When dealing with integer addition, understanding positive and negative numbers is crucial.
A positive number is any number greater than zero, such as 1, 2, and 12.
Positive numbers are written without a sign or with a '+' sign.
On the other hand, negative numbers are those less than zero, such as -1, -2, and -22, and they are always written with a '-' sign.

When adding numbers of different signs, the process involves subtracting the smaller absolute value from the larger absolute value.

• Example: For 12 + (-22), subtract 12 from 22. Then, assign the sign of the number with the larger absolute value to the result.

It helps to remember that:

• Adding two positive numbers always gives a positive result.
• Adding two negative numbers always gives a negative result.
• Adding a positive number to a negative number (or vice versa) may give a positive or negative result, depending on the absolute values.

Another important concept in integer addition is the absolute value of a number.
The absolute value of a number is its distance from zero on the number line, regardless of direction.
It is always a non-negative number.

For example:

• The absolute value of 12 is 12 (written as \(|12| = 12\)).
• The absolute value of -22 is 22 (written as \(|-22| = 22\)).

Absolute values help simplify the process of adding integers with different signs.
By converting negative numbers to their absolute values, you can easily perform subtraction to find the magnitude of the result.
Remember: After performing the operation, the sign of the result is determined by the number with the larger absolute value.
If the number with the larger absolute value is negative, the final result will be negative.
If it is positive, the result will be positive.

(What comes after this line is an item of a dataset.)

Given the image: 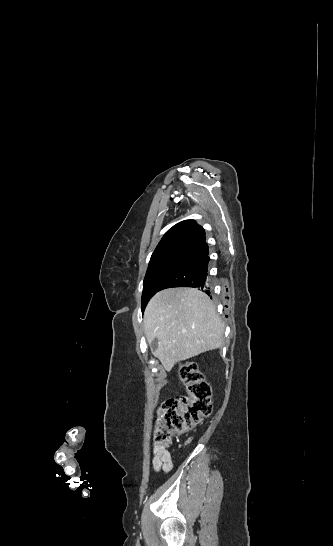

A number line is a visual tool that can help understand the addition of integers.
It is a straight line with numbers placed at equal intervals along its length, starting with zero in the middle.
Positive numbers are placed to the right of zero, while negative numbers are to the left.

To add integers using a number line:

• Start at the position of the first number.
• Move right if adding a positive number or move left if adding a negative number.

For example, to verify \(12 + (-22)\), start at 12:

• Since you are adding -22, move 22 units to the left.
• You will land on -10, confirming that 12 + (-22) = -10.

The number line is beneficial for visual learners and can help confirm your calculations.
Even though you may not always use it to solve problems directly, it is an excellent tool for checking your work and understanding the relationship between numbers.